3) Dann bricht das Goldene Zeitalter an, weil Gott sehr hohe Auszeichnungen für die Seinen bereit hat. Vers 12: Man wird sie nennen: Heiliges Volk;  Erlöste des Herrn; gesuchte und nicht mehr verlassene Stadt. Ein paar Kapitel vorher spricht derselbe Prophet vom Fasten, dem rechten Verhalten der Gemeinde. Und dieses Kapitel schließt mit den beeindruckenden Aussagen: Du wirst rufen und der Herr wird dir antworten. Dein Licht wird hervorbrechen wie die Morgenröte und in der Finsternis aufgehen. Dein Dunkel wird sein wie der Mittag und deine Heilung wird schnell voran schreiten und deine Gerechtigkeit wird vor dir hergehen. Der Herr wird dich immerdar führen und dich in der Dürre sättigen und dein Leben stärken. Die Herrlichkeit des Herrn wird deinen Zug beschließen. Du wirst sein wie ein bewässerter Garten und wie eine Wasserquelle, der es nie an Wasser fehlt. Es soll durch dich wieder aufgebaut werden, was lange wüst gelegen hat.
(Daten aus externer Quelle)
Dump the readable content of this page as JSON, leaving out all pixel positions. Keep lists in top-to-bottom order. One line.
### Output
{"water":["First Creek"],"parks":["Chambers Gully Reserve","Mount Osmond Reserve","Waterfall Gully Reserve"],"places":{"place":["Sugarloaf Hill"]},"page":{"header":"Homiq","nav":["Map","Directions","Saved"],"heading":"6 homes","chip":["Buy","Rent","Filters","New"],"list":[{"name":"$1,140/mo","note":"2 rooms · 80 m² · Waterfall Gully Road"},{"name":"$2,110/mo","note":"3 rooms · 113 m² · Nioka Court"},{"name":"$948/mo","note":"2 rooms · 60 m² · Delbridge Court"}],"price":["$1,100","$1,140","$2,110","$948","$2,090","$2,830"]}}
Du wirst wieder aufrichten, was vorzeiten gegründet ward. Du sollst heißen: Der die Lücken zumauert und die Wege ausbessert, dass man da wohnen könne. Oder denken wir an die Aussage in 1. Petrus 2: Ihr seid das auserwählte Geschlecht, die königliche Priesterschaft, das heilige Volk, das Volk des Eigentums Gottes. Auch Jesus hat seinen Jüngern, die alles einfache Leute waren, sehr hohe Auszeichnungen gegeben. Und sogar dem Nikodemus bat er ein ganz neues Leben an, das sofort beginnen darf und in der Ewigkeit einmal vollendet sein wird.
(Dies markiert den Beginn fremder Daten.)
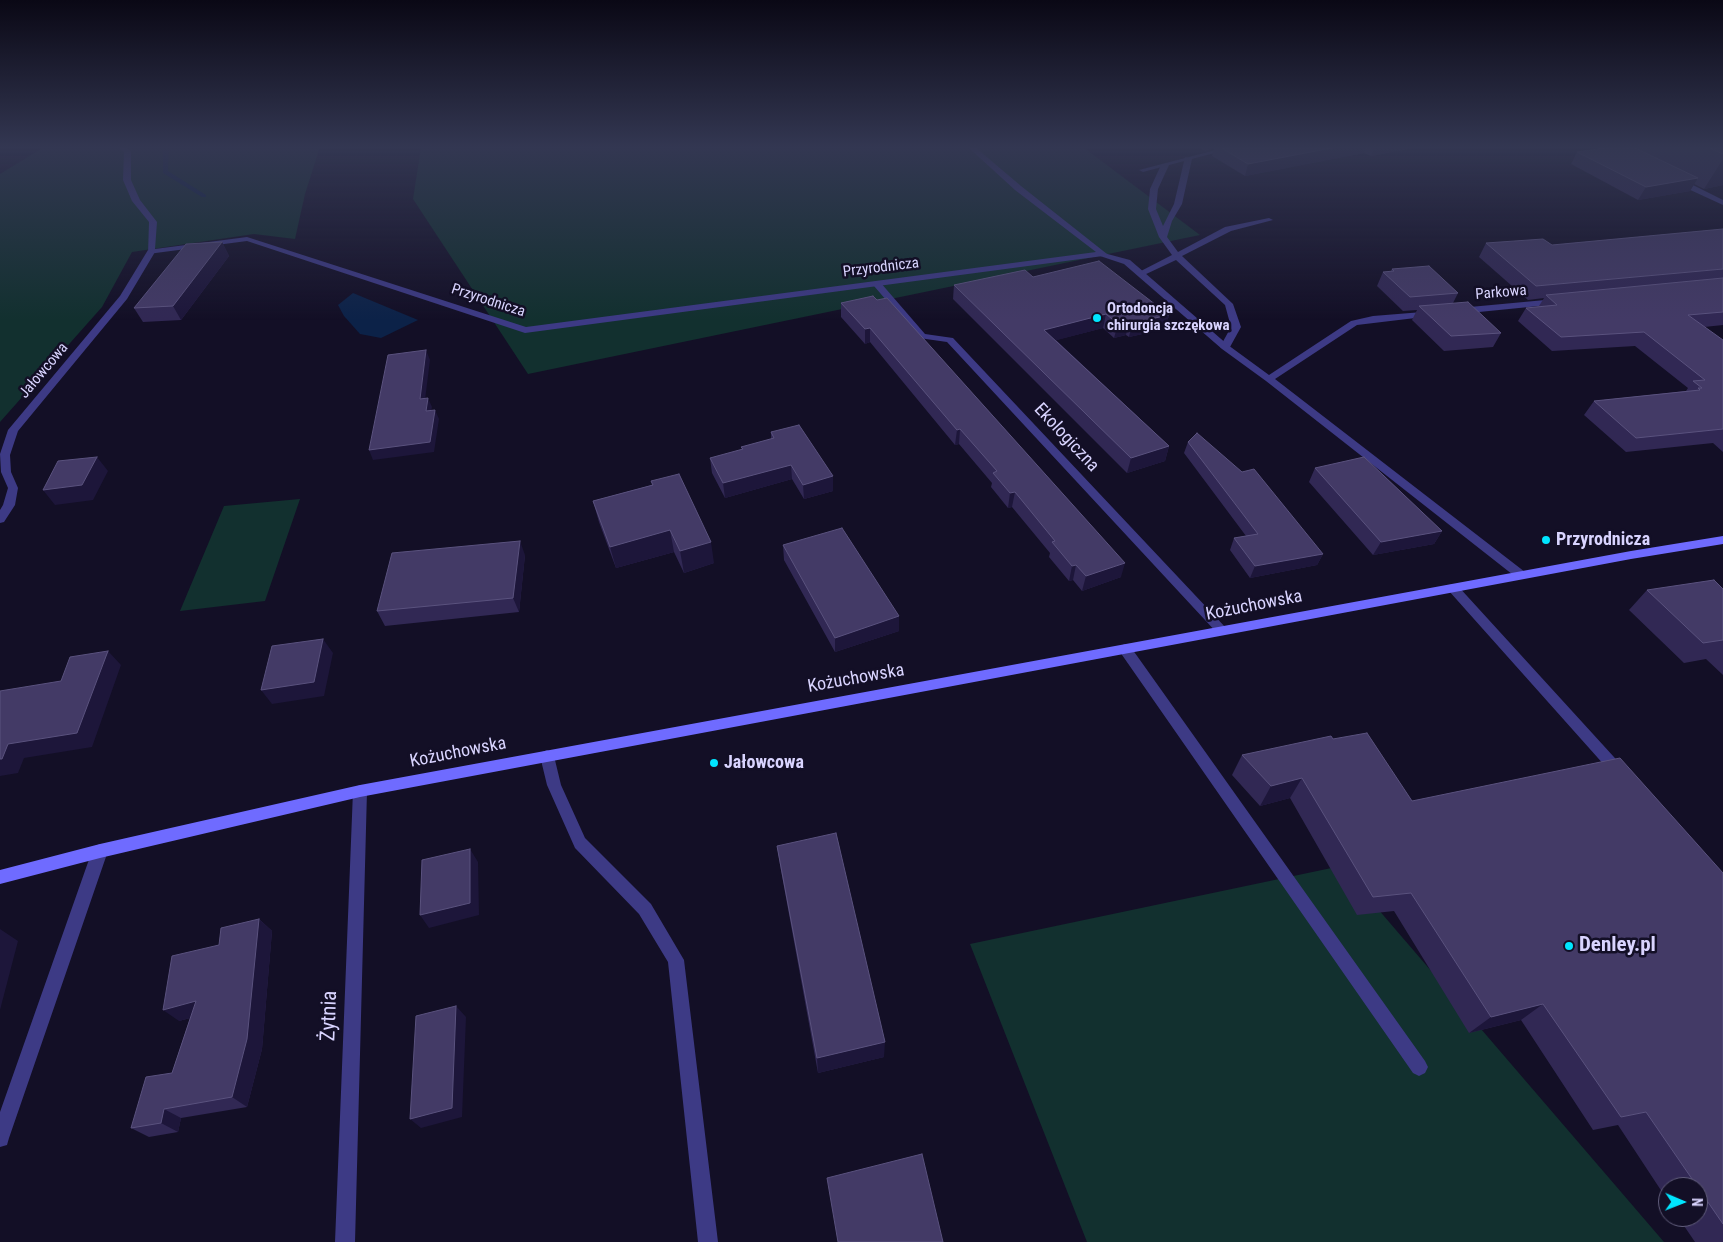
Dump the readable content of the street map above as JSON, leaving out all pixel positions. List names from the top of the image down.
{
  "streets": {
    "main road": ["Kożuchowska"],
    "street": [
      "Przyrodnicza",
      "Parkowa",
      "Jałowcowa",
      "Ekologiczna",
      "Żytnia"
    ]
  },
  "crossings": [
    ["Przyrodnicza", "Parkowa"],
    ["Przyrodnicza", "Jałowcowa"],
    ["Przyrodnicza", "Ekologiczna"],
    ["Przyrodnicza", "Kożuchowska"],
    ["Ekologiczna", "Kożuchowska"],
    ["Kożuchowska", "Żytnia"]
  ],
  "places": [
    "Ortodoncja chirurgia szczękowa",
    "Przyrodnicza",
    "Jałowcowa",
    "Denley.pl"
  ],
  "north": "right"
}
Gott hätte es nicht nötig, aber er will es und er tut es, dass er unser Leben sehr hoch erhebt, gewaltig aufwertet und ein sehr festes Fundament für unser Leben gelegt hat. Wenn wir das akzeptieren, - in jedem Gottesdienst bekennen wir das mit dem Satz: wer da glaubet und getauft wird, der wird selig; - dann trifft das auch für uns zu. Wir sind diese Neue Kreatur, bei der alles neu, gegründet, gefestigt und ewigkeitserfüllt ist. Unser Leben erfährt diesen Qualitätssprung des Ewigen, Herrlichen, Zuverlässigen und Himmlischen. Dieses Ziel ist nicht nur ein Fernziel, sondern auch ein sehr lebendiges Nahziel.

Auch das ist Reformation, dass wir in der Tiefe und Stille unseres Lebens stark erfüllt werden. Weil wir eben Gott erleben, erleben wir auch die göttliche Bestimmung unseres Lebens. Und damit sind umwerfende Erlebnisse verbunden, die unser ganzes Leben und Auftreten bestimmen. Da wird auf einmal unsere Enge zur Weite; unsere Dunkelheit flieht und die Freundlichkeit Gottes prägt uns. Dann lassen wir uns nicht mehr von denen beeindrucken, die nur ständig klagen und stöhnen. Sondern wir strahlen eine gelassene Fröhlichkeit aus, durch die andere wieder getröstet werden und sich davon anstecken lassen. Im alten Gesangbuch stand noch der Diakonissenspruch Löhe´s, den alle Christen gerne nachsprechen: Was will ich? Dienen will ich! Wem will ich dienen? Dem Herrn in seinen Elenden und Armen! Und was ist mein Lohn? Ich diene weder um Lohn noch um Dank, sondern aus Dank und Liebe; mein Lohn ist, dass ich darf! Und wenn ich dabei umkomme?  ...  Jesus lässt mich nicht umkommen! Und wenn ich dabei alt werde? So wird mein Herz grünen wie ein Palmbaum und der Herr wird mich sättigen mit Gnade und Erbarmen. Ich gehe mit Frieden und sorge nichts!

Der Glanz unseres Lebens kommt nicht aus uns selbst, sondern aus unserer persönlichen Begegnung mit Jesus Christus. Und weil wir da aus der großen Fülle Gottes schöpfen, können wir auch sehr vieles weiter geben. Da bricht wahrhaftig das Goldene Zeitalter an, weil Gott diese hohe Auszeichnungen für uns bereit hat.

 

Reformation besteht aus zwei Verhaltensweisen: dem Auszug und dem Einzug. Innerlich ziehen wir aus unseren Miseren aus, weil Gott in uns einzieht. Durch unseren vollen Kontakt zu Gott zapfen wir seine Lebensquelle und Lebensfülle an, die wir in unserem Alltag sehr gut gebrauchen und einsetzen können. Dann bricht das Goldene Zeitalter an, weil Gott sehr hohe Auszeichnungen für uns bereit hat. Das vollzieht sich nicht im Horten, sondern im Geben; nicht im Sammeln, sondern im Ausstreuen. Ich schließe mit Lukas 6,38: Gebt, so wird euch gegeben. Dann wird euch ein volles, gedrücktes, gerütteltes und überfließendes Maß in euren Schoß gegeben.